PajakOnline.com—Pemerintah melalui Kementerian Keuangan (Kemenkeu) Direktorat Jenderal Pajak (DJP) mencatat realisasi penyampaian SPT untuk tahun 2021 mengalami peningkatan sebanyak 1,38 juta SPT dari seluruh jenis Wajib Pajak dibandingkan periode yang sama tahun lalu.
Penerimaan Pajak sampai dengan akhir April 2021 mencapai Rp374,9 triliun atau 30,5 persen target APBN 2021, tumbuh negatif 0,5 persen (yoy). Meski masih terkontraksi, pertumbuhan kumulatif sampai dengan April 2021 lebih baik dibandingkan Januari-Maret, didorong oleh pertumbuhan positif pada bulan April baik secara neto maupun bruto seiring dengan penyampaian SPT Tahunan PPh Badan.
Penerimaan neto mayoritas jenis pajak membaik, bahkan PPh Badan dan PPN Impor mampu tumbuh double digit pada bulan April seiring dengan pemanfaatan insentif fiskal pembebasan PPh 22 Impor dan Pengurangan Angsuran PPh 25 tahun sebelumnya, serta aktivitas impor yang masih tumbuh.
Sampai dengan 17 Mei, pemberian insentif fiskal telah berdampak positif bagi para wajib pajak yang memanfaatkannya, antara lain melalui insentif dunia usaha, insentif PPN DTP Rumah, dan Insentif PPnBM DTP Kendaraan Bermotor.
Dalam keterangan tertulis Kemenkeu untuk konferensi pers APBN Kita Mei 2021 menyatakan, penerimaan Kepabeanan dan Cukai sampai dengan 30 April 2021 mencapai Rp78,7 triliun atau 36,6 persen target APBN 2021, dan tumbuh 36,5 persen (yoy). Penerimaan Bea Masuk terealisasi sebesar Rp11,49 triliun, meningkat 0,13 persen (yoy) seiring tren impor nasional yang terus meningkat, sedangkan bea keluar mencapai Rp7,18 triliun, tumbuh signifikan 658,9 persen (yoy) didorong penerimaan BK tembaga dan produk kelapa sawit.

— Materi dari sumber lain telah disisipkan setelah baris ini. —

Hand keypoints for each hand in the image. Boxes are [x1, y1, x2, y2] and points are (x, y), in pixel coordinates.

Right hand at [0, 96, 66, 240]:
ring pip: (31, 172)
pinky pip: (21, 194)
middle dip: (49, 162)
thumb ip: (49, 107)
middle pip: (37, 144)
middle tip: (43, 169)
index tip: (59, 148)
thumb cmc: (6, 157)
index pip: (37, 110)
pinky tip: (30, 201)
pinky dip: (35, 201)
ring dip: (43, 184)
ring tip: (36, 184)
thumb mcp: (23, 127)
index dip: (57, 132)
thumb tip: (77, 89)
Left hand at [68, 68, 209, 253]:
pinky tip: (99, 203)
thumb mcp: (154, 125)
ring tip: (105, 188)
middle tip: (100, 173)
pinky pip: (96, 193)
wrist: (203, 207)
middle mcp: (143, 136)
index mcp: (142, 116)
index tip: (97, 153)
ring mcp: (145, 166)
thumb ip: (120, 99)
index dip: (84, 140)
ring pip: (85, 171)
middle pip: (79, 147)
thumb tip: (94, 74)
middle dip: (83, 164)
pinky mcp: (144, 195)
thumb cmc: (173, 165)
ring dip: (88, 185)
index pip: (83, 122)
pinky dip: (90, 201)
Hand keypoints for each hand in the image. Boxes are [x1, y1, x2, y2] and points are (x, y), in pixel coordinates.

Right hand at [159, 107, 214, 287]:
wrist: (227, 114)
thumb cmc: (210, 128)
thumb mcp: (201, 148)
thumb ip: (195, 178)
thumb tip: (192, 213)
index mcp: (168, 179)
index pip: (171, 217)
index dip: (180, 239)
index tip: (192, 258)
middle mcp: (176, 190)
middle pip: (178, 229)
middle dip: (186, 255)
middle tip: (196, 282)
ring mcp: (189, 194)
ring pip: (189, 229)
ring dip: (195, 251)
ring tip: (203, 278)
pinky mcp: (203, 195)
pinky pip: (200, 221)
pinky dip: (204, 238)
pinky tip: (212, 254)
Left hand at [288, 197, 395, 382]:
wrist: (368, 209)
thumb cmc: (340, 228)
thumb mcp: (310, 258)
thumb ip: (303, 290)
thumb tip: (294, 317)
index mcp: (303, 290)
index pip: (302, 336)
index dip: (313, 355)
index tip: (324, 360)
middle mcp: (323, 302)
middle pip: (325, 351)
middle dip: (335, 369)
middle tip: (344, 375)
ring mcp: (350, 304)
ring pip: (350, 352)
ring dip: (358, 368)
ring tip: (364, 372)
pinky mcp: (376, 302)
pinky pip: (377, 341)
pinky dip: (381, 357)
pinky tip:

Sementara itu, penerimaan Cukai terealisasi sebesar Rp60,05 triliun atau tumbuh 32,8 persen (yoy), didorong penerimaan cukai Hasil Tembakau yang tumbuh 34,4 persen (yoy) dipengaruhi oleh limpahan pelunasan kredit pita cukai dari akhir tahun 2020 yang jatuh tempo di awal tahun 2021.
Realisasi PNBP sampai bulan April 2021 mencapai Rp131,3 triliun atau 44,0 persen target APBN 2021, antara lain didorong oleh: (1) pertumbuhan PNBP SDA Nonmigas sebesar 37,3 persen (yoy) akibat kenaikan harga batubara, emas, perak, tembaga, timah, dan nikel, serta dukungan kenaikan sektor kehutanan meliputi kenaikan produksi kayu, penggunaan areal kawasan hutan, dan pembayaran piutang PNBP PKH; (2) pertumbuhan PNBP Lainnya sebesar 68,2 persen (yoy) akibat kenaikan penjualan hasil tambang batubara dan layanan PNBP K/L; (3) pertumbuhan Pendapatan BLU sebesar 84,2 persen (yoy) akibat peningkatan pendapatan dana perkebunan kelapa sawit dan layanan pendidikan dibandingkan tahun lalu.